Deux ans après l'accident qui a coûté la vie à trois triathlètes sur la route 132 à Rougemont, le coroner vient de lever le voile sur la cause de l'accident: l'état de somnolence du conducteur. Dans son rapport, publié hier, il recommande d'ailleurs que Transports Canada oblige les automobilistes à équiper leurs véhicules de systèmes de détection de la perte de vigilance.

Sandra de la Garza Aguila, 36 ans, Christine Deschamps, 44 ans, et Lyn Duhamel, 39 ans, ont subi une «mort violente par polytraumatisme» le 14 mai 2010 lorsqu'une camionnette les a heurtées pendant qu'elles s'entraînaient dans le but de participer à une course Ironman. Trois autres cyclistes, également membres du club de triathlon de Saint-Lambert, ont survécu à l'accident.

Les causes de l'accident, survenu en plein jour sur une route relativement droite et dans des conditions météo avantageuses, ont toujours été nébuleuses. La Sûreté du Québec a toujours été avare de détails sur l'affaire et n'a jamais déposé d'accusations contre l'automobiliste de 29 ans.

Dans son rapport, le coroner André Dandavino explique que les victimes ont été projetées au moins 30 mètres dans les airs avant de glisser au sol sur une distance de 22 mètres. Avant l'impact, le conducteur roulait à 105 km/h et le régulateur de vitesse était enclenché.

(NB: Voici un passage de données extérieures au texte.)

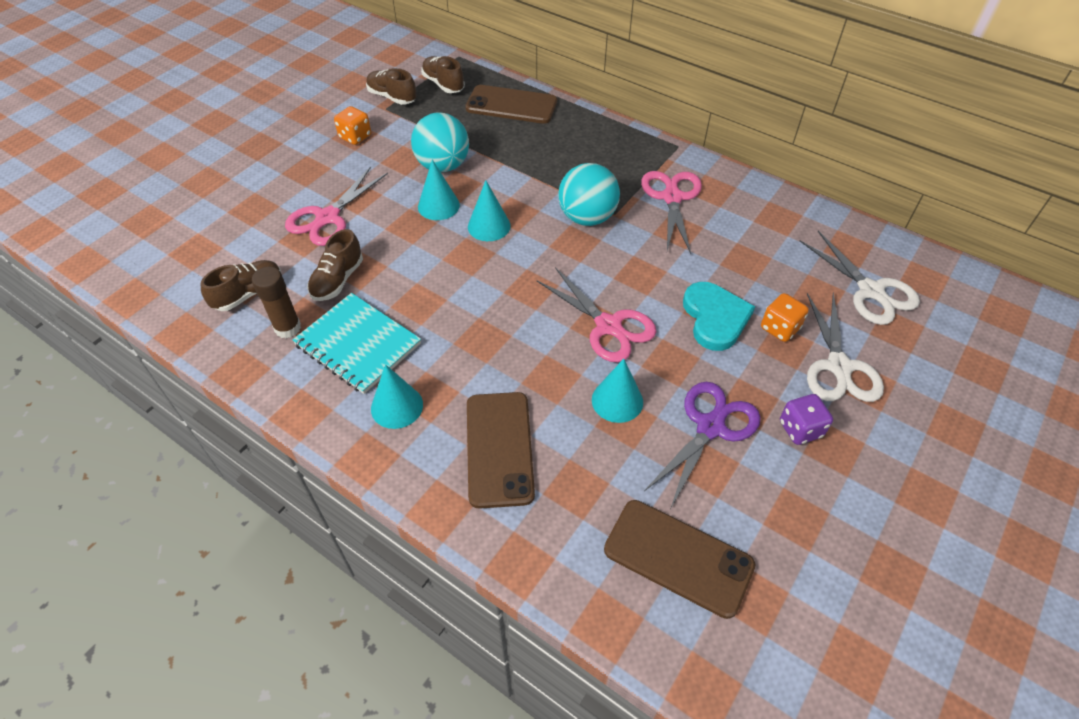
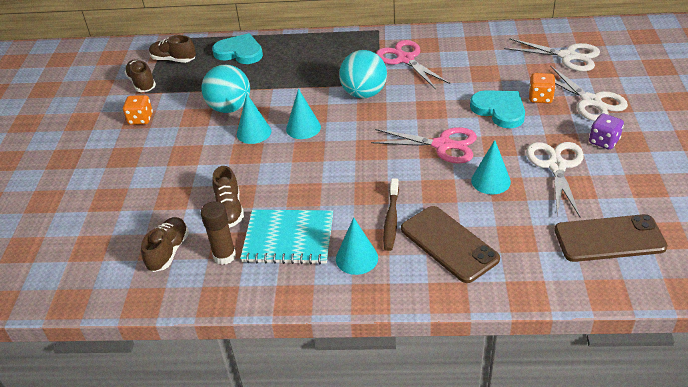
camera: 30 degrees left, 10 degrees down
(328, 218) = (177, 177): pink scissors -> none
(392, 97) = (142, 83): brown shoe -> brown shoe turned 60 degrees clockwise
(471, 383) = (391, 219): none -> brown toothbrush
(511, 105) = (239, 52): brown phone -> turquoise heart
(710, 426) = (556, 166): purple scissors -> white scissors

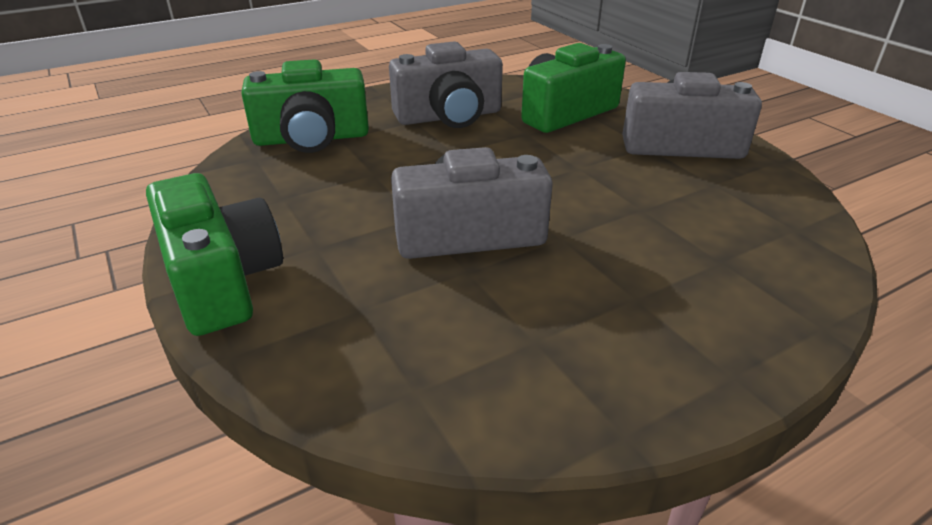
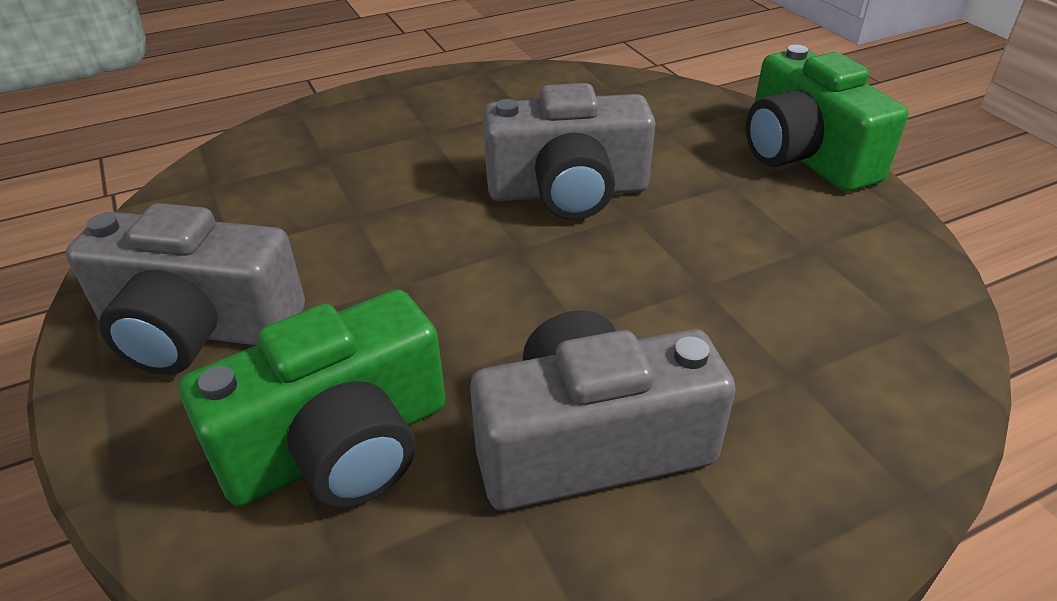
camera: 175 degrees left, 5 degrees up
(311, 138) = (847, 377): green camera -> none

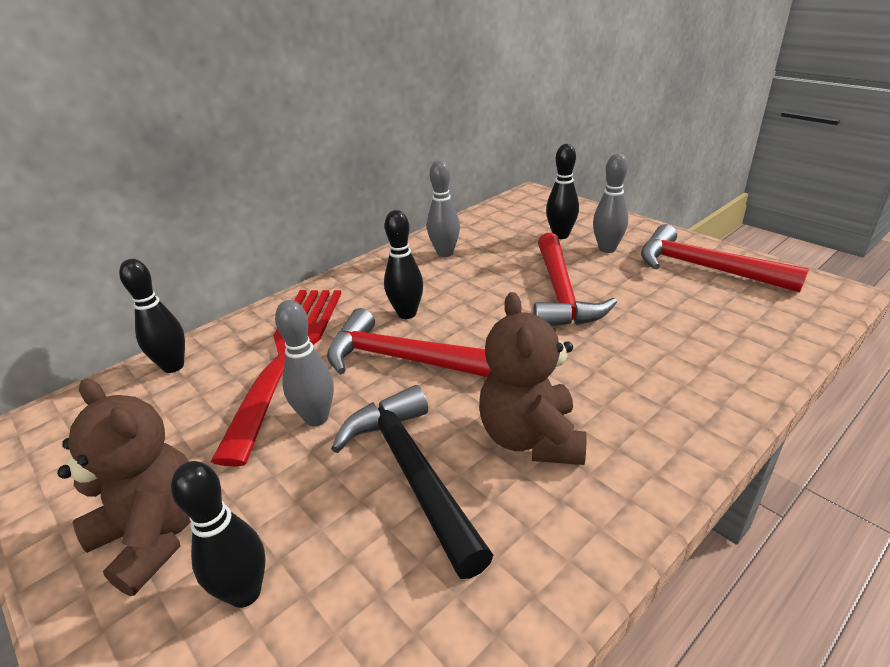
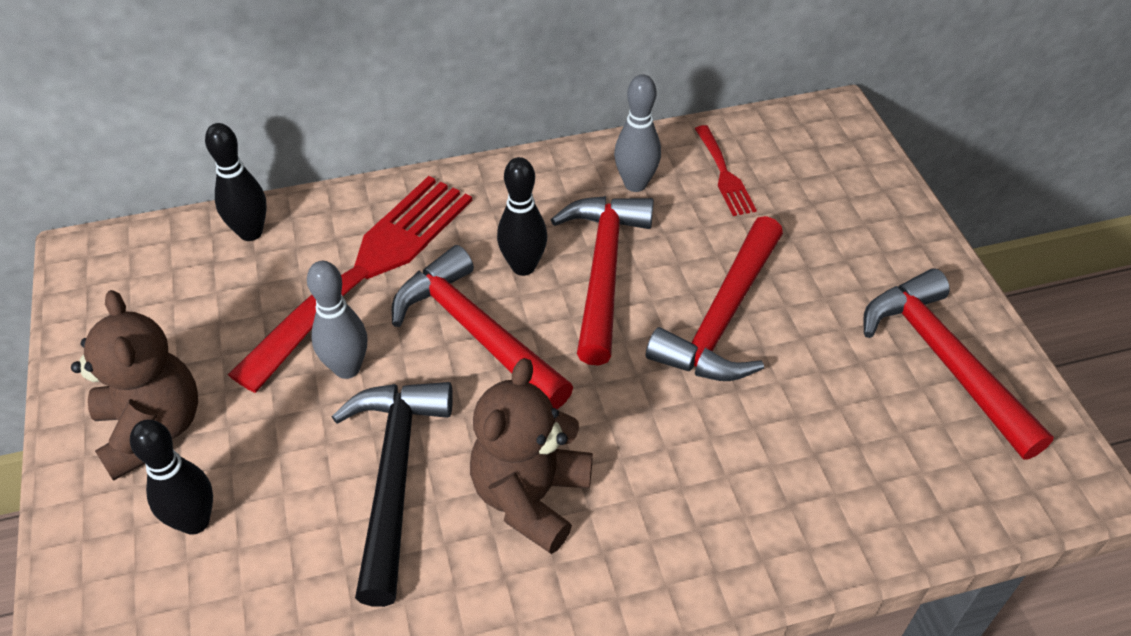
camera: 25 degrees right, 15 degrees up
(463, 297) = (603, 270): none -> red hammer
(495, 233) = (724, 175): none -> red fork
(560, 235) = (807, 216): black bowling pin -> none
(607, 249) = (847, 269): grey bowling pin -> none

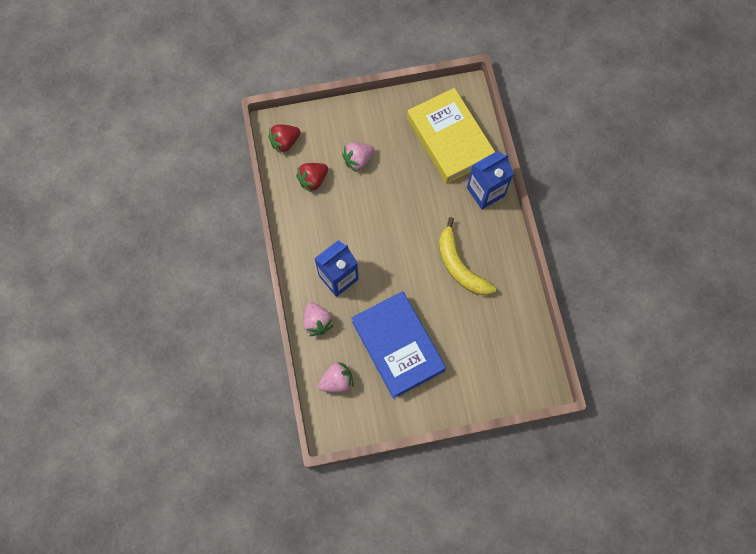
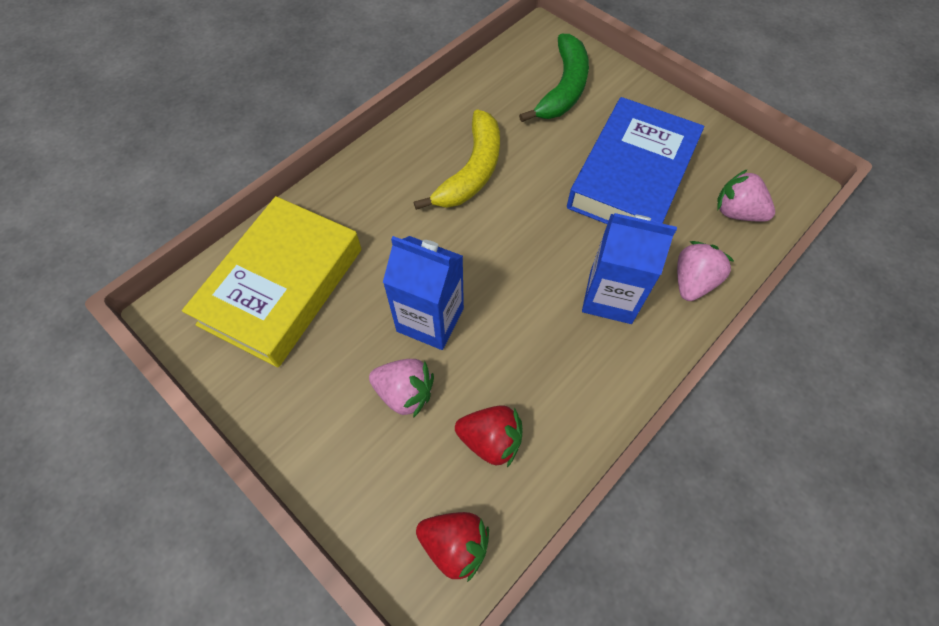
camera: 125 degrees left, 10 degrees down
(485, 192) = (341, 199): blue carton -> blue carton (430, 320)
(487, 360) = (563, 88): none -> green banana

«Un bruit qui était un premier impact avec un cycliste à 9h55 a éveillé son attention et il a alors dirigé son véhicule vers la voie de gauche, heurtant dans sa trajectoire deux autres cyclistes, puis s'est dirigé vers l'accotement pour immobiliser son véhicule. Le camion n'a jamais freiné», écrit le coroner.

Le coroner explique que le conducteur travaillait exceptionnellement de nuit depuis deux semaines dans une entreprise d'installation de systèmes de sécurité. Il aurait par ailleurs eu du mal à dormir parce que son enfant avait été malade la nuit précédente.

À la suite d'une «autorisation de recherche et de saisie du coroner, on peut confirmer que le conducteur n'était pas au téléphone cellulaire lors de l'accident. Aucun élément ne permet de croire que l'alcool, la drogue ou un problème de santé soient des facteurs à considérer».

Dans son rapport, le coroner indique que les cyclistes roulaient à la file en groupe de deux, ce qui contrevient au Code de la sécurité routière. Il recommande donc au ministère des Transports de mener des campagnes de sensibilisation à cet effet. Il recommande aussi à Québec d'asphalter l'accotement des routes à haute densité de circulation pour permettre une circulation sécuritaire des cyclistes.

Encore la fatigue

Deux survivantes de l'accident et le conjoint de l'une des victimes ne sont pas surpris des conclusions du rapport. «La fatigue est la troisième cause d'accident sur nos routes. Notre société doit avancer et prévoir des sanctions pour la fatigue au volant. Pour moi, ce n'est pas un bête accident. La fatigue peut vouloir dire que l'on n'a pas toutes ses facultés», a expliqué France Carignan, la conjointe de Christine Deschamps, elle aussi blessée dans l'accident.

Marc Flageole, conjoint de Lyn Duhamel, abonde dans son sens. «On peut tous faire des petits gestes pour conscientiser les gens à la fatigue au volant», a-t-il ajouté.

Ironie du sort, c'est aujourd'hui que les cyclistes du Québec participent au Tour du silence, un événement qui sert à commémorer les cyclistes morts dans des accidents de la route. La promenade de vélo, qui se déroule dans le silence, est parrainée cette année par Pierre Lavoie. Le point de départ est le Centre multiculturel de Boucherville.